ENTRIES SUPPLIED:

╔══

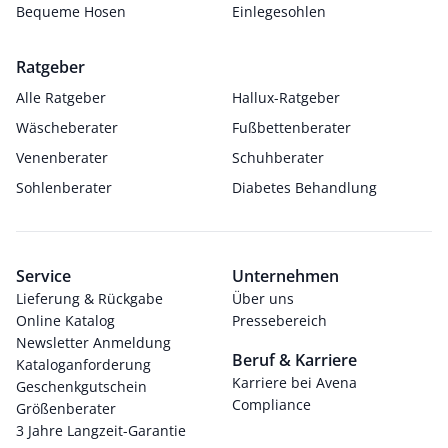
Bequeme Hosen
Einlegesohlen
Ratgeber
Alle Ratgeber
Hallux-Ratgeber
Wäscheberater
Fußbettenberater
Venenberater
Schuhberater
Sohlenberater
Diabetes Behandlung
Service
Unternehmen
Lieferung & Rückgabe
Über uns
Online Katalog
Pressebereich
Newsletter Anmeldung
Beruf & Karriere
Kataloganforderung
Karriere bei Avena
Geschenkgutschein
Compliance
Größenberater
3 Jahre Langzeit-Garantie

╚══
╔══

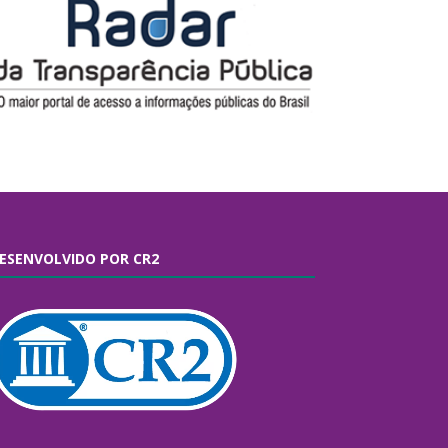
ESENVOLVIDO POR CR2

╚══
╔══

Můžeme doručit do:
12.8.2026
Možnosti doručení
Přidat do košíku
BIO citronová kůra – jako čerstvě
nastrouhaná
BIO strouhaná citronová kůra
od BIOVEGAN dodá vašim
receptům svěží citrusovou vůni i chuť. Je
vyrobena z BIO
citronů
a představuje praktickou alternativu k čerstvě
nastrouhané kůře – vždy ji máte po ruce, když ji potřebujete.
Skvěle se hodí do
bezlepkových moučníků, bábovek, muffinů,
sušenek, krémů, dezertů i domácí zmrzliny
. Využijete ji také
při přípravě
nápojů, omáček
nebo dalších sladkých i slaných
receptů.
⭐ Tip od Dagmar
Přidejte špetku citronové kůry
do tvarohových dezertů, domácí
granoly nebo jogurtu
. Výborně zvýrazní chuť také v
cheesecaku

╚══

TASK DETAILS:
Show all lines above holding the word "kůra".

EXPECTED ANSWER:
BIO citronová kůra – jako čerstvě
BIO strouhaná citronová kůra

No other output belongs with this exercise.